--- RECORDS FOR THIS EXERCISE Enclosed Below ---

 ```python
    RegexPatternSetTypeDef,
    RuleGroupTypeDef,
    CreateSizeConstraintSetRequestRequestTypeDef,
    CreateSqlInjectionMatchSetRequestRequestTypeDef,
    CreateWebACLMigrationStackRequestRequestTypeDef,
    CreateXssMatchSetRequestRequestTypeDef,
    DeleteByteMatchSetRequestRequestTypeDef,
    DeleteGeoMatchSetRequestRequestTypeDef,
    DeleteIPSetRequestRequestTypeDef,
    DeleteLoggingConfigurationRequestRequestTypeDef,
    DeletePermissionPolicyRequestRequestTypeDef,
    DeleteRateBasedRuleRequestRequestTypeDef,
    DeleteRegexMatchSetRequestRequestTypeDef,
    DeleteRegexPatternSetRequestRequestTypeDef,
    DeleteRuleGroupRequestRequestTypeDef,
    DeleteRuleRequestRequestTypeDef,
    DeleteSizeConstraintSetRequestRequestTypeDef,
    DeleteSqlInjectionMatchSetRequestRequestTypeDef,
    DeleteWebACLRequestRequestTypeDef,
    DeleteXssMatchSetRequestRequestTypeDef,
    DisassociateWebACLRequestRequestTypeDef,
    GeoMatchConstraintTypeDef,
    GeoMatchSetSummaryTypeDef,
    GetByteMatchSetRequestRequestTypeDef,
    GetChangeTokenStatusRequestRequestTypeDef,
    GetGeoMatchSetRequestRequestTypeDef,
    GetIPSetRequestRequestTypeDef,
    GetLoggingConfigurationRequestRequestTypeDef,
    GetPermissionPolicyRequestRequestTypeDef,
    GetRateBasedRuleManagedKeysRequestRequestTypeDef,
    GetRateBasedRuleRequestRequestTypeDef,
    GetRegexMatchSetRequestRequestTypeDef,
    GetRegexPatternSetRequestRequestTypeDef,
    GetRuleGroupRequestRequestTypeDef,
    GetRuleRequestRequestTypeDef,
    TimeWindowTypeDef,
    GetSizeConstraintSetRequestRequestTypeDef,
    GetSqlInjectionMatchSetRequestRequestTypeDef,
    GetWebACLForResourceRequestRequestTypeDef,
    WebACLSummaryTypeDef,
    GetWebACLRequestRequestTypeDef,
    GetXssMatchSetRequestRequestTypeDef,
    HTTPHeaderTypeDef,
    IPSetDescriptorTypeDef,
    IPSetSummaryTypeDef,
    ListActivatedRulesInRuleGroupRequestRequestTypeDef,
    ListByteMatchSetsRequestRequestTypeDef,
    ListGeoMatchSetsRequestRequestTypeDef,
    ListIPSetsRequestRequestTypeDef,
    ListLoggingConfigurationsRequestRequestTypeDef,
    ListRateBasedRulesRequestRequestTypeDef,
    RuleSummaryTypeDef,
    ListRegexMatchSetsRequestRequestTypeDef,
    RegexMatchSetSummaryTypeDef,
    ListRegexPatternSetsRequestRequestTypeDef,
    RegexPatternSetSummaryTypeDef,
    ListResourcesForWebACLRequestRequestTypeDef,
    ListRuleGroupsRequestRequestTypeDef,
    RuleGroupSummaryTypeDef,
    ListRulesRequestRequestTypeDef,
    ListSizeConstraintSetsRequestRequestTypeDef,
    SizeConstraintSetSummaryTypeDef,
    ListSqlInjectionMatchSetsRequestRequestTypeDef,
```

--- End of Enclosed RECORDS FOR THIS EXERCISE ---

**WHAT IS REQUIRED**: Retype the records, line for line.

**RESULT**:
 ```python
    RegexPatternSetTypeDef,
    RuleGroupTypeDef,
    CreateSizeConstraintSetRequestRequestTypeDef,
    CreateSqlInjectionMatchSetRequestRequestTypeDef,
    CreateWebACLMigrationStackRequestRequestTypeDef,
    CreateXssMatchSetRequestRequestTypeDef,
    DeleteByteMatchSetRequestRequestTypeDef,
    DeleteGeoMatchSetRequestRequestTypeDef,
    DeleteIPSetRequestRequestTypeDef,
    DeleteLoggingConfigurationRequestRequestTypeDef,
    DeletePermissionPolicyRequestRequestTypeDef,
    DeleteRateBasedRuleRequestRequestTypeDef,
    DeleteRegexMatchSetRequestRequestTypeDef,
    DeleteRegexPatternSetRequestRequestTypeDef,
    DeleteRuleGroupRequestRequestTypeDef,
    DeleteRuleRequestRequestTypeDef,
    DeleteSizeConstraintSetRequestRequestTypeDef,
    DeleteSqlInjectionMatchSetRequestRequestTypeDef,
    DeleteWebACLRequestRequestTypeDef,
    DeleteXssMatchSetRequestRequestTypeDef,
    DisassociateWebACLRequestRequestTypeDef,
    GeoMatchConstraintTypeDef,
    GeoMatchSetSummaryTypeDef,
    GetByteMatchSetRequestRequestTypeDef,
    GetChangeTokenStatusRequestRequestTypeDef,
    GetGeoMatchSetRequestRequestTypeDef,
    GetIPSetRequestRequestTypeDef,
    GetLoggingConfigurationRequestRequestTypeDef,
    GetPermissionPolicyRequestRequestTypeDef,
    GetRateBasedRuleManagedKeysRequestRequestTypeDef,
    GetRateBasedRuleRequestRequestTypeDef,
    GetRegexMatchSetRequestRequestTypeDef,
    GetRegexPatternSetRequestRequestTypeDef,
    GetRuleGroupRequestRequestTypeDef,
    GetRuleRequestRequestTypeDef,
    TimeWindowTypeDef,
    GetSizeConstraintSetRequestRequestTypeDef,
    GetSqlInjectionMatchSetRequestRequestTypeDef,
    GetWebACLForResourceRequestRequestTypeDef,
    WebACLSummaryTypeDef,
    GetWebACLRequestRequestTypeDef,
    GetXssMatchSetRequestRequestTypeDef,
    HTTPHeaderTypeDef,
    IPSetDescriptorTypeDef,
    IPSetSummaryTypeDef,
    ListActivatedRulesInRuleGroupRequestRequestTypeDef,
    ListByteMatchSetsRequestRequestTypeDef,
    ListGeoMatchSetsRequestRequestTypeDef,
    ListIPSetsRequestRequestTypeDef,
    ListLoggingConfigurationsRequestRequestTypeDef,
    ListRateBasedRulesRequestRequestTypeDef,
    RuleSummaryTypeDef,
    ListRegexMatchSetsRequestRequestTypeDef,
    RegexMatchSetSummaryTypeDef,
    ListRegexPatternSetsRequestRequestTypeDef,
    RegexPatternSetSummaryTypeDef,
    ListResourcesForWebACLRequestRequestTypeDef,
    ListRuleGroupsRequestRequestTypeDef,
    RuleGroupSummaryTypeDef,
    ListRulesRequestRequestTypeDef,
    ListSizeConstraintSetsRequestRequestTypeDef,
    SizeConstraintSetSummaryTypeDef,
    ListSqlInjectionMatchSetsRequestRequestTypeDef,
```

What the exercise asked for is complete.